From the records that follow, copy every line in which "were" appears.
---
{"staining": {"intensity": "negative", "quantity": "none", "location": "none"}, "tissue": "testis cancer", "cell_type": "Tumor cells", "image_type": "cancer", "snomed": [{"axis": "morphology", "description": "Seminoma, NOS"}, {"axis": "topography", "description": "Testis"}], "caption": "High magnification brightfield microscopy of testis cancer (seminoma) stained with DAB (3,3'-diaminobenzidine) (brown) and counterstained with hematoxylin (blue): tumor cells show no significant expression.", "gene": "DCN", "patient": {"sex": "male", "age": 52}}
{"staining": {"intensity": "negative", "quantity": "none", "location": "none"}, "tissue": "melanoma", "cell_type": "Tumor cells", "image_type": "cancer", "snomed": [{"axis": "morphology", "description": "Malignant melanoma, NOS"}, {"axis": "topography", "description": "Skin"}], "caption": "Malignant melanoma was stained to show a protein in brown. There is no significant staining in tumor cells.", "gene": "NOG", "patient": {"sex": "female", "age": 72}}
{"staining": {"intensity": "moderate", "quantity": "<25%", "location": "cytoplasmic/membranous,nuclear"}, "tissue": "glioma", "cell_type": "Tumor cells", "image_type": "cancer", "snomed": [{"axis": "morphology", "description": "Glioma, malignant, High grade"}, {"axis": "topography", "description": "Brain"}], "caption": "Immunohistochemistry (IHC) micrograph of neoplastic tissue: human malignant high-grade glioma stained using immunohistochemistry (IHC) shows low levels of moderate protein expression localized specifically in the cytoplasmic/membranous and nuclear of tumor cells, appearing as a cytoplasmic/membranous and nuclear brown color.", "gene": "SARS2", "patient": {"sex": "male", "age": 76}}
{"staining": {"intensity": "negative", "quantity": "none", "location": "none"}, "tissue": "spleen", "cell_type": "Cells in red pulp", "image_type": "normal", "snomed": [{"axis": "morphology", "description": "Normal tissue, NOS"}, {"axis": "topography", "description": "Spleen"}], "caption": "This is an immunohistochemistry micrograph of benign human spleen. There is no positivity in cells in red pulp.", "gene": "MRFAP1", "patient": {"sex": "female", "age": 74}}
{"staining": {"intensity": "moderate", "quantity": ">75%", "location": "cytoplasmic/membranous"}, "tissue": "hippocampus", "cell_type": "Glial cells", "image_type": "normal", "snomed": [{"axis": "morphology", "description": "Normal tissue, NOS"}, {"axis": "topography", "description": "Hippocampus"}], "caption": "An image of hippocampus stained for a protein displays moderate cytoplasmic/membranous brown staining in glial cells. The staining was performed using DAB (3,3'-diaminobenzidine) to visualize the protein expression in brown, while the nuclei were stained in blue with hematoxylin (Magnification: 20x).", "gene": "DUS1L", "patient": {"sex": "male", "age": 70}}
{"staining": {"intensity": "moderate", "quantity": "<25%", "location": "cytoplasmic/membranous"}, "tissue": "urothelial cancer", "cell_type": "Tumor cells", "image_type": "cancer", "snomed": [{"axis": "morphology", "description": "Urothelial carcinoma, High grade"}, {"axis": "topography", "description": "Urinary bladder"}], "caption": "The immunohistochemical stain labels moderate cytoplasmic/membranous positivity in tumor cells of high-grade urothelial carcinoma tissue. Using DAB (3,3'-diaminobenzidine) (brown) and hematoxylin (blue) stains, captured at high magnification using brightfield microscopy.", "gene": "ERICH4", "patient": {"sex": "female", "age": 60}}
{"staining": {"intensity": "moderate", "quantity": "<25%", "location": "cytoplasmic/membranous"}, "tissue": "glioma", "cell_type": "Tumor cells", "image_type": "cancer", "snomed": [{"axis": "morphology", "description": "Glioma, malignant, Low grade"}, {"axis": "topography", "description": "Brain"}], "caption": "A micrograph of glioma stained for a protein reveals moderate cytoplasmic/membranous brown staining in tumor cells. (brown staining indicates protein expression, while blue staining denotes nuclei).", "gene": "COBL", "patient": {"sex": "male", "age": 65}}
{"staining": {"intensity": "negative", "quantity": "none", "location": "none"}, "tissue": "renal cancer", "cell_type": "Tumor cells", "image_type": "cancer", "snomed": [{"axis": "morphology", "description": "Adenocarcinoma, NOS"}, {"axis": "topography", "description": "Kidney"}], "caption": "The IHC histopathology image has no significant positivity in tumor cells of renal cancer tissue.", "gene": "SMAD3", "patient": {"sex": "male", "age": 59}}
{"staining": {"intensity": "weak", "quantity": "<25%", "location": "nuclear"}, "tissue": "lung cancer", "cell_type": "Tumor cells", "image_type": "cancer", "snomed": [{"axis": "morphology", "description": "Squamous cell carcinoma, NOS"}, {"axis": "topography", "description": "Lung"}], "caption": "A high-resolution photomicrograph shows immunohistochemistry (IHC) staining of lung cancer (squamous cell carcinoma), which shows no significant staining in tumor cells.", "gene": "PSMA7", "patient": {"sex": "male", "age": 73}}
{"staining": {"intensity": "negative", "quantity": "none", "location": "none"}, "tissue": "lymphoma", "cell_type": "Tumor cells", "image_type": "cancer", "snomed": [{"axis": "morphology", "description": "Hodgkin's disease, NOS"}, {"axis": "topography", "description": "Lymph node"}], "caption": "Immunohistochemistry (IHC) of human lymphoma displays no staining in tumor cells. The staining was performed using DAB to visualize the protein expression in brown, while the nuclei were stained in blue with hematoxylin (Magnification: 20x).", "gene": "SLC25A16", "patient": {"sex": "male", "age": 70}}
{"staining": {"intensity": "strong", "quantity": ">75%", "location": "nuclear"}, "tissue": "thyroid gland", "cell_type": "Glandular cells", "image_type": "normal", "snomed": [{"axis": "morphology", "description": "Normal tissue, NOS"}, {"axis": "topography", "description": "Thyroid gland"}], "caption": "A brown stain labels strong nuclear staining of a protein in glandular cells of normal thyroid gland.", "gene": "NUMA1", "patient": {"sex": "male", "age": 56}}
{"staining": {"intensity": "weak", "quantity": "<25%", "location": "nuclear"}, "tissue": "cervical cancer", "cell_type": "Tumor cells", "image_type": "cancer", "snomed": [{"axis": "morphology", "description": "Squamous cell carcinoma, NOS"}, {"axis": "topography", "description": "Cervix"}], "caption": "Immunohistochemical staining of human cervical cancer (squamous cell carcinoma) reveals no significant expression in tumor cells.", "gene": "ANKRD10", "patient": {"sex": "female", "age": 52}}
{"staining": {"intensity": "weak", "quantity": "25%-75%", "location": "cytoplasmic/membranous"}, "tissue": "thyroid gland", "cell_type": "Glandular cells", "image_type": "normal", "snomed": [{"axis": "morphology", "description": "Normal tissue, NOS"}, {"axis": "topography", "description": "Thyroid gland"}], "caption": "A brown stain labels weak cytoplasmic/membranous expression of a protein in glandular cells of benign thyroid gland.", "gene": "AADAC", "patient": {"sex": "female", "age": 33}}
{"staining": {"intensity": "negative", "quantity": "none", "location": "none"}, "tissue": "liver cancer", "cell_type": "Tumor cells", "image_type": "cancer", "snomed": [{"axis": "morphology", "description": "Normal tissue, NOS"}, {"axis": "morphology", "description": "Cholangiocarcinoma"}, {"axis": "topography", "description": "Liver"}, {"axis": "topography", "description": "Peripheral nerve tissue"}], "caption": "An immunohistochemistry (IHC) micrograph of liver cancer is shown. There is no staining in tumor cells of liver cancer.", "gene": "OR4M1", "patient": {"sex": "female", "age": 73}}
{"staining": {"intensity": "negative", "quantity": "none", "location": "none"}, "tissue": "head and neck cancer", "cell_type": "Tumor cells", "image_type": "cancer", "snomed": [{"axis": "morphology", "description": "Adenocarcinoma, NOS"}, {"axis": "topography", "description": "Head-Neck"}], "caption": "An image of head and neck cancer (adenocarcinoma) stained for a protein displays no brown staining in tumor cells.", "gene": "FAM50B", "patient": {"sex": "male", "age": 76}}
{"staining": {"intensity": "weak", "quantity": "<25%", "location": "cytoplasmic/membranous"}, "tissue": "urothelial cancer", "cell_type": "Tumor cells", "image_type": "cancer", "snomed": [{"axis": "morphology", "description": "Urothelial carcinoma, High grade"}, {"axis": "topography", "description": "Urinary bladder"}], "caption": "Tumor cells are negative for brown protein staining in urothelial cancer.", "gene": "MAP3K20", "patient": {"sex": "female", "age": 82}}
---
_RESULT OF THE EXERCISE:_
{"staining": {"intensity": "moderate", "quantity": ">75%", "location": "cytoplasmic/membranous"}, "tissue": "hippocampus", "cell_type": "Glial cells", "image_type": "normal", "snomed": [{"axis": "morphology", "description": "Normal tissue, NOS"}, {"axis": "topography", "description": "Hippocampus"}], "caption": "An image of hippocampus stained for a protein displays moderate cytoplasmic/membranous brown staining in glial cells. The staining was performed using DAB (3,3'-diaminobenzidine) to visualize the protein expression in brown, while the nuclei were stained in blue with hematoxylin (Magnification: 20x).", "gene": "DUS1L", "patient": {"sex": "male", "age": 70}}
{"staining": {"intensity": "negative", "quantity": "none", "location": "none"}, "tissue": "lymphoma", "cell_type": "Tumor cells", "image_type": "cancer", "snomed": [{"axis": "morphology", "description": "Hodgkin's disease, NOS"}, {"axis": "topography", "description": "Lymph node"}], "caption": "Immunohistochemistry (IHC) of human lymphoma displays no staining in tumor cells. The staining was performed using DAB to visualize the protein expression in brown, while the nuclei were stained in blue with hematoxylin (Magnification: 20x).", "gene": "SLC25A16", "patient": {"sex": "male", "age": 70}}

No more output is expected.